* _EXTRACTO DE PÁGINA_
▼
El primer punto que me gustaría poner de relieve es lo que yo llamaría la “italianidad” del análisis de Dianich, que está muy ligado a la situación de la Iglesia en Italia. En casi todos los demás países del mundo en los que la Iglesia católica está presente, desde siempre o desde hace décadas, los cristianos viven en condiciones de minoría y llevan tiempo dando respuestas explícitas o implícitas a las cuestiones que señala Dianich. Por este motivo, el título del artículo podría haber sido: “La Iglesia en Italia. ¿Qué hacer?”.
▲
* _FILAS EXTRAÍDAS_
▼
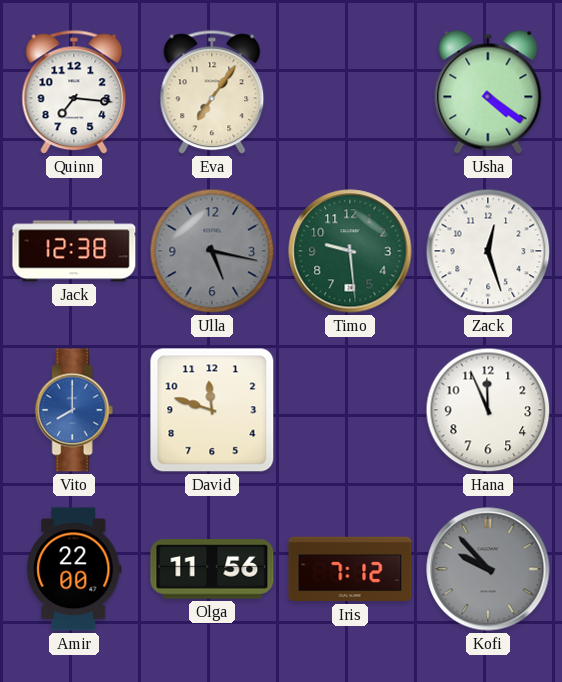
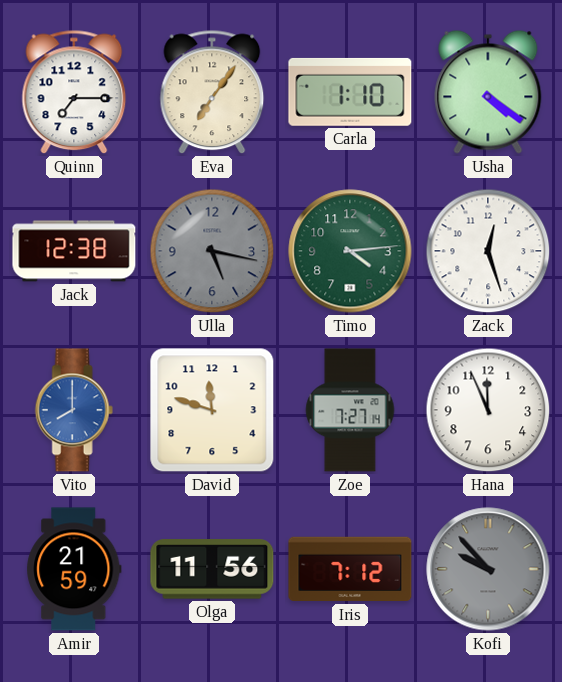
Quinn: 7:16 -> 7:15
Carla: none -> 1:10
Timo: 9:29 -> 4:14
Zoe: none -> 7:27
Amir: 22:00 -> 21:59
▲
▼
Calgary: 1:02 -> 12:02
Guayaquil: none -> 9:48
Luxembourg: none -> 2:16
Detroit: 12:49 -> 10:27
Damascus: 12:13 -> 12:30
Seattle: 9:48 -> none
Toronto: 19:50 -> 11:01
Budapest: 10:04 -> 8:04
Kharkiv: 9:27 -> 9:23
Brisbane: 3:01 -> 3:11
▲
▼
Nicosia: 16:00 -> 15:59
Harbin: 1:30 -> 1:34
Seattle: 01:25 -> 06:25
▲
* _TAREA BREVE_
Según el extracto de página, ¿qué título podría haber tenido el artículo?

* _RESPUESTA DEL EJERCICIO_
“La Iglesia en Italia. ¿Qué hacer?”